=== Begin Enclosure ===

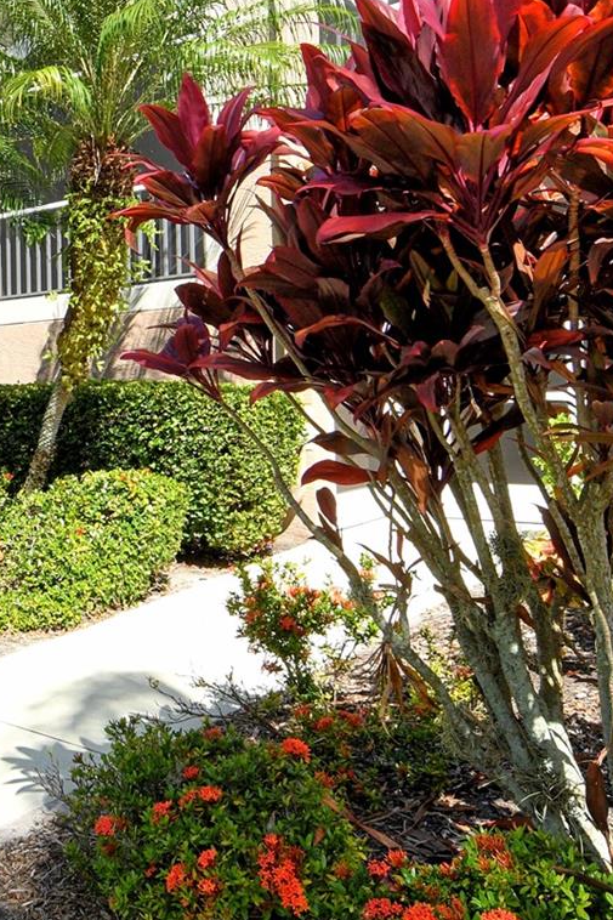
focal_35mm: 38
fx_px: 971
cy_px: 312
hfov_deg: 30.2
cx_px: -113
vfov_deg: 49.9
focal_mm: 12
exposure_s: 1/250
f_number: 16
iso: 640
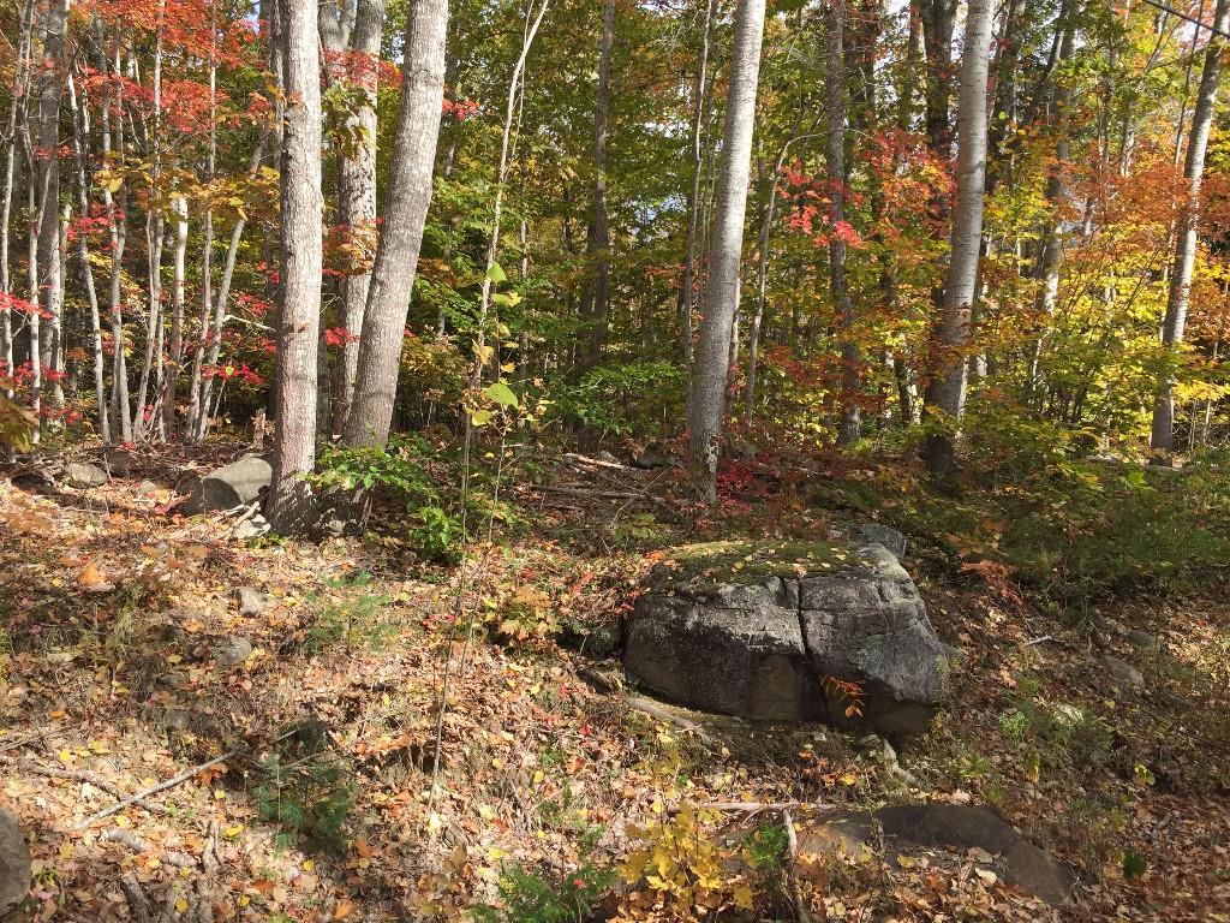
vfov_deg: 48.2
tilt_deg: +3.9
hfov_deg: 61.7
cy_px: 462
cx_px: 615
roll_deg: -1.4
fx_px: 1030
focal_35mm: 29
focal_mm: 4.15
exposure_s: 1/573
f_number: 2.2
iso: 32
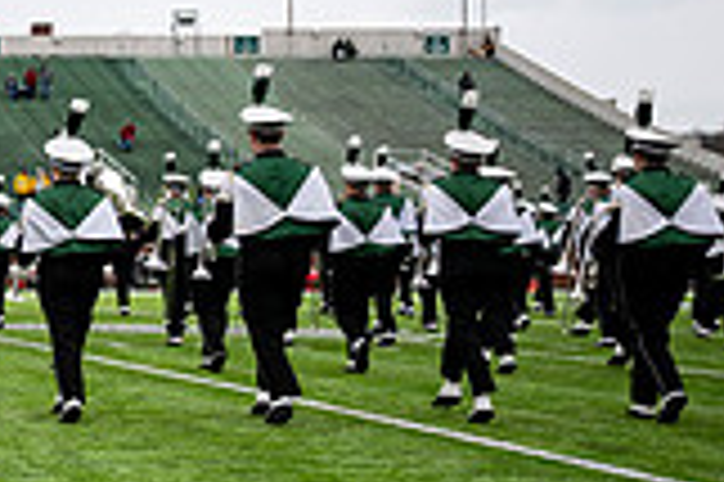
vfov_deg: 14.8
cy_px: 264
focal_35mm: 92
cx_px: -454
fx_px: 1848
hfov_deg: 18.7
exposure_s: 1/500
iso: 160
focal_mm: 25.5
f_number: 2.8
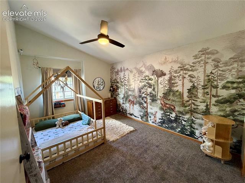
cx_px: 122
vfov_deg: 85.6
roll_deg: +1.6
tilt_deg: -4.6
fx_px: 99
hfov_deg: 102.1
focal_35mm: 14
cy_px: 92
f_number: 2.2
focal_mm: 2.22
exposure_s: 1/60
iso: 320
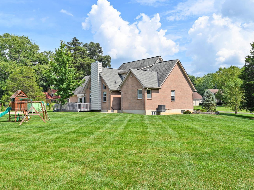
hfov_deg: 55.4
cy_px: 95
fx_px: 242
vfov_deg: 42.9
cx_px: 124
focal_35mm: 33
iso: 100
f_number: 7.1
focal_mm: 30
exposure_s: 1/400
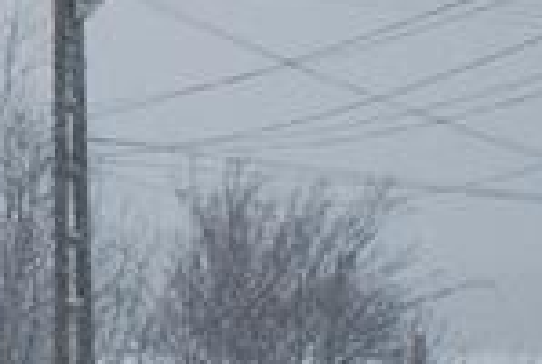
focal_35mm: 376
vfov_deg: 3.7
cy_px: 273
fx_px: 5672
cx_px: -558
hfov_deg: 5.4
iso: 1600
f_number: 6.3
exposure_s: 1/1600
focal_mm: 52
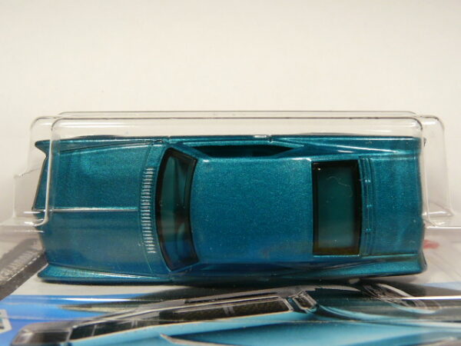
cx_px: 230
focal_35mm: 39
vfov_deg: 36.8
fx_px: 519
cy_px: 173
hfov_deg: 47.9
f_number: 2.8
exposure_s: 1/60
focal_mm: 4.6
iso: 100
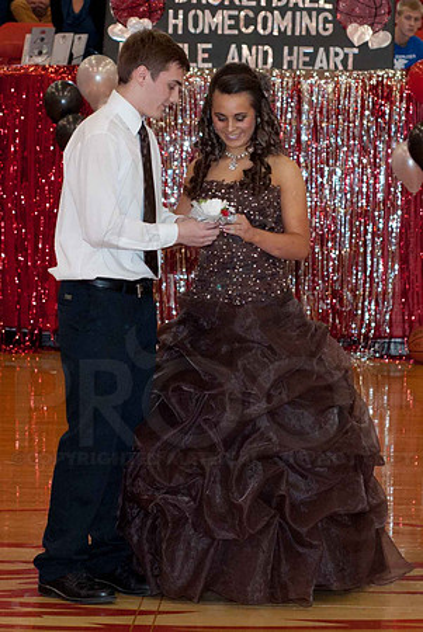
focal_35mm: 75
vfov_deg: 27.0
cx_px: 212
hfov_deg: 18.2
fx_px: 1319
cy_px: 316
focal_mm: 50
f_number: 4
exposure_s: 1/50
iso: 500
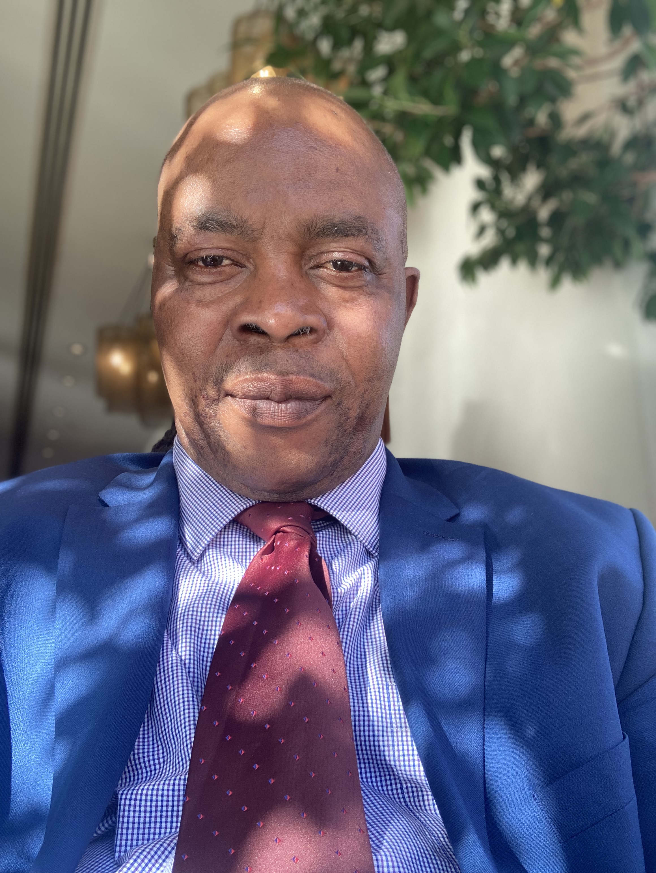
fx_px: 808
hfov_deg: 44.2
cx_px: 328
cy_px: 436
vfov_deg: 56.8
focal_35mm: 32
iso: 50
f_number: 2.2
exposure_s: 1/100
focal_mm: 2.87
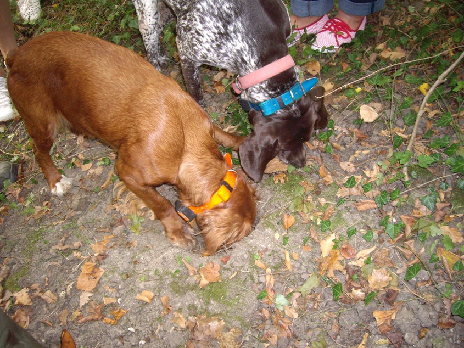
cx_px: 232
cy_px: 174
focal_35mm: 38
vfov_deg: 37.7
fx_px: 509
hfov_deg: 49.0
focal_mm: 6.2
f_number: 2.7
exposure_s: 1/40
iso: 200
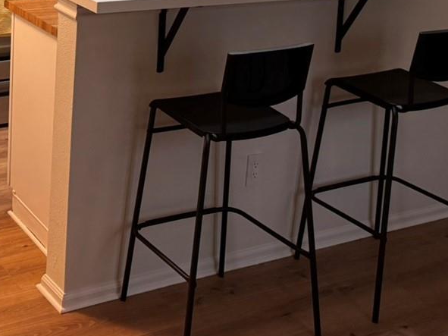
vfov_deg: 20.9
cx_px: 28
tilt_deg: -7.8
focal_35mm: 65
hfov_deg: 28.4
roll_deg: -0.8
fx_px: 841
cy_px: -77
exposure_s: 1/120
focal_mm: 6.76
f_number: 1.78
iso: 200
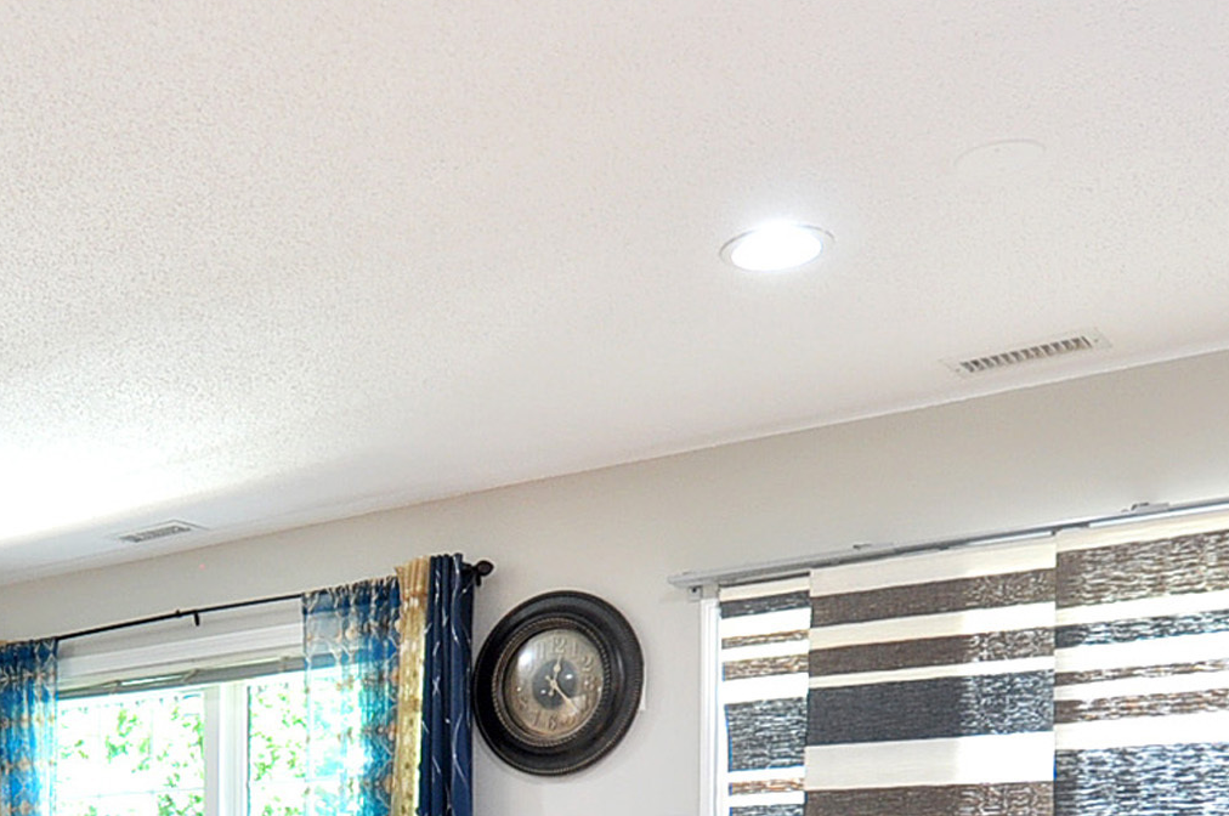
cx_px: 288
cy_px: 1093
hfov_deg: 43.8
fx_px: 1466
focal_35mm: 43
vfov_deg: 26.0
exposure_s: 1/25
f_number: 4.5
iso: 400
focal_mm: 10
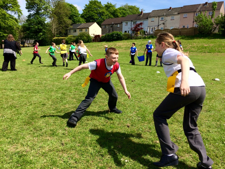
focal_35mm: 29
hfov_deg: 61.7
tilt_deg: -10.5
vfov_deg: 48.2
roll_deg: -0.3
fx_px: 188
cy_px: 84
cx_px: 112
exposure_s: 1/1642
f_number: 2.2
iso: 32
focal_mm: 4.15
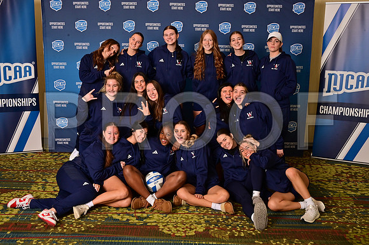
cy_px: 122
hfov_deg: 50.7
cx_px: 184
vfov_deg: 35.0
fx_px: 389
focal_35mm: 38
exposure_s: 1/125
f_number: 13
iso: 400
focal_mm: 38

=== End Enclosure ===

• Your instructions: Retype the records above exactly, starting at the line that contains "fx_px: 5672" and going through the last line, and leave out any pictures.

• Solution:
fx_px: 5672
cx_px: -558
hfov_deg: 5.4
iso: 1600
f_number: 6.3
exposure_s: 1/1600
focal_mm: 52
cx_px: 230
focal_35mm: 39
vfov_deg: 36.8
fx_px: 519
cy_px: 173
hfov_deg: 47.9
f_number: 2.8
exposure_s: 1/60
focal_mm: 4.6
iso: 100
focal_35mm: 75
vfov_deg: 27.0
cx_px: 212
hfov_deg: 18.2
fx_px: 1319
cy_px: 316
focal_mm: 50
f_number: 4
exposure_s: 1/50
iso: 500
fx_px: 808
hfov_deg: 44.2
cx_px: 328
cy_px: 436
vfov_deg: 56.8
focal_35mm: 32
iso: 50
f_number: 2.2
exposure_s: 1/100
focal_mm: 2.87
cx_px: 232
cy_px: 174
focal_35mm: 38
vfov_deg: 37.7
fx_px: 509
hfov_deg: 49.0
focal_mm: 6.2
f_number: 2.7
exposure_s: 1/40
iso: 200
vfov_deg: 20.9
cx_px: 28
tilt_deg: -7.8
focal_35mm: 65
hfov_deg: 28.4
roll_deg: -0.8
fx_px: 841
cy_px: -77
exposure_s: 1/120
focal_mm: 6.76
f_number: 1.78
iso: 200
cx_px: 288
cy_px: 1093
hfov_deg: 43.8
fx_px: 1466
focal_35mm: 43
vfov_deg: 26.0
exposure_s: 1/25
f_number: 4.5
iso: 400
focal_mm: 10
focal_35mm: 29
hfov_deg: 61.7
tilt_deg: -10.5
vfov_deg: 48.2
roll_deg: -0.3
fx_px: 188
cy_px: 84
cx_px: 112
exposure_s: 1/1642
f_number: 2.2
iso: 32
focal_mm: 4.15
cy_px: 122
hfov_deg: 50.7
cx_px: 184
vfov_deg: 35.0
fx_px: 389
focal_35mm: 38
exposure_s: 1/125
f_number: 13
iso: 400
focal_mm: 38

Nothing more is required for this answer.